### Exercise prompt
In the passage below on the usefulness of philosophy, what perennial claim is made against philosophy?

### Document segment
"""

Is philosophy good for anything? A perennial claim against philosophy is that it is a useless discipline, divorced from action. Some defenders of philosophy would agree with the claim, but reply that the value of philosophy lies elsewhere than in any utility. If the unexamined life is not worth living, they say, then the value of philosophy is the value it gives to life just by being what it is, and not by any contribution it makes either to setting or achieving other ends. Later in this essay, I will present an Enlightenment critique of philosophy charging that by defining itself as reflection divorced from social practice, philosophy stands condemned by its inherent failure to realize some of its own ends. Thus philosophy as I will conceive of it, and even as I will defend it, cannot and should not reply to the charge that it is useless by claiming that its value is independent of any utility. At the same time, I think there is something right about this reply, but it is not inconsistent with the recognition that philosophy aims at changing human life for the better and must be measured by its effectiveness in doing that.

"""

### Extracted material
"""

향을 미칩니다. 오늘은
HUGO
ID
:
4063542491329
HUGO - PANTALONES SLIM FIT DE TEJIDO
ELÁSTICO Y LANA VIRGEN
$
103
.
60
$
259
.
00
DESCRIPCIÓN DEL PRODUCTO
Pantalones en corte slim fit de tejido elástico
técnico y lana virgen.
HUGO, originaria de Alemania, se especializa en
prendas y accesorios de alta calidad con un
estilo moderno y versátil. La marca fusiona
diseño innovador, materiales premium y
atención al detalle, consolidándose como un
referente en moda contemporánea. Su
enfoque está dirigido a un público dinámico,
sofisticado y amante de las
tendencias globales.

"""
"""

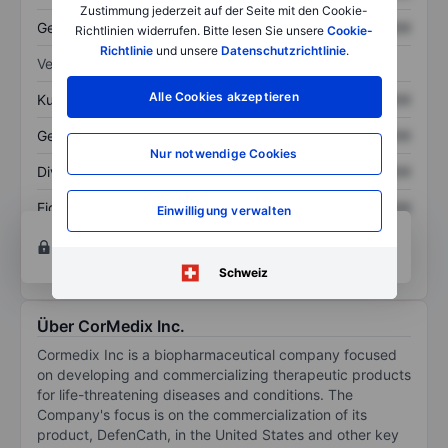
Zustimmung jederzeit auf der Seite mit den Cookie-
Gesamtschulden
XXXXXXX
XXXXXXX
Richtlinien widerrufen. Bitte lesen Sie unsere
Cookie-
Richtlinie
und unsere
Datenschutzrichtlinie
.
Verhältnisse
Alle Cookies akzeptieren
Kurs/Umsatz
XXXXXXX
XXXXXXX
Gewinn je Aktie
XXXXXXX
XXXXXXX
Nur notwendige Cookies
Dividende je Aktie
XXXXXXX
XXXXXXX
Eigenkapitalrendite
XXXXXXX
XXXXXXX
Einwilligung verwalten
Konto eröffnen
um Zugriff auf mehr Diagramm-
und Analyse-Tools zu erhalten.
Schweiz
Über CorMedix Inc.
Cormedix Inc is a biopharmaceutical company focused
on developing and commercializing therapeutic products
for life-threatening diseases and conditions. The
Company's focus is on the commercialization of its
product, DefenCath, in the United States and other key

"""
"""

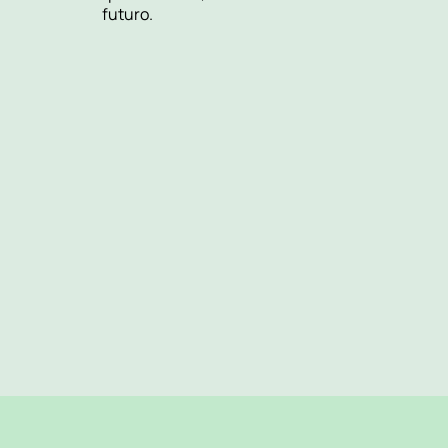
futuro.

"""

### Answer section
That it is a useless discipline, divorced from action.